Se mantivermos essas coisas em mente, seremos levados a cumprir nosso dever sem contestar. Pois seremos também inflamados de tal maneira a glorificar nosso Deus e a reconhecer o quanto devemos a Ele, tanto através de nossas palavras, quanto por meio de toda a nossa vida, visto que derramou sobre nós os tesouros de Sua misericórdia, de modo que não apenas nos libertou da condenação em que estávamos, nos tirando da morte, mas também se comprometeu a nos dar Seu amado Filho como penhor de Seu amor. E assim, Jesus Cristo tomou sobre Si essa incumbência de ser o penhor e o resgate por nossas almas, a fim de nos absolver diante de Deus, para que o diabo também não tenha do que nos acusar, uma vez que é nosso adversário e estamos sujeitos a ele, até que sejamos libertos de toda essa escravidão por meio desse Redentor.

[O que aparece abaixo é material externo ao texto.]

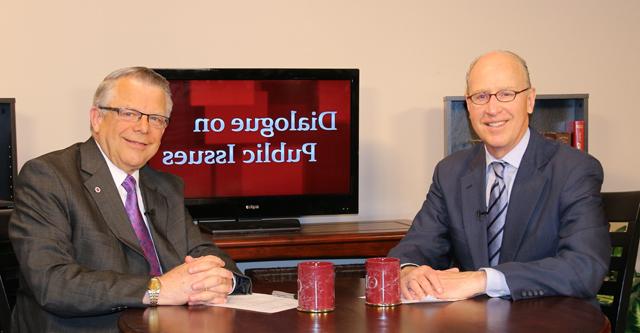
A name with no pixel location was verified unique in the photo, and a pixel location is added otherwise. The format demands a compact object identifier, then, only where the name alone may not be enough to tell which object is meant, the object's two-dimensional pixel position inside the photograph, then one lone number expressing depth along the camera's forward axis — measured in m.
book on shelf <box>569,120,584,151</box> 4.79
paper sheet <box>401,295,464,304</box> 2.45
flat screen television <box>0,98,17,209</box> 4.14
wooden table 2.11
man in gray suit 2.41
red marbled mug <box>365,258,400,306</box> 2.37
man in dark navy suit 2.52
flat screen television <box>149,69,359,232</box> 4.42
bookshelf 4.88
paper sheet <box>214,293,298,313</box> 2.37
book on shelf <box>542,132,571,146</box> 4.77
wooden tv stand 4.20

Agora vamos cair de joelhos diante da majestade de nosso bom Deus, reconhecendo nossas falhas, orando para que Ele nos torne capazes de identificá-las mais e mais, para pedirmos perdão, e sermos transformados a cada dia, corrigindo nossos pecados. Assim, recebendo os benefícios da doutrina da salvação, que nossa vida possa sempre ser modelada de acordo com a lei Dele, segundo a medida de graça que Dele recebemos. E assim digamos todos: Deus Todo-Poderoso, Pai Celestial.

 


[1] Comovente foi o termo escolhido para manter a fidelidade da tradução sem apresentar qualquer visão distorcida da glória e majestade de Deus, a qual a equipe está comprometida em exaltar. Uma vez que tal adjetivo define alguém capaz de despertar fortes sentimentos em outra pessoa, não houve qualquer prejuízo ao sentido original do termo. O vocábulo utilizado pelo reformador Calvino no seu sermão em francês foi “pitoyable”, que descreve uma pessoa que provoca piedade em outra. É provável que tal palavra tenha sido empregada de modo a trazer à mente dos ouvintes a imagem chocante de Cristo em seu martírio, se entregando ao sofrimento e à morte por amor à Igreja.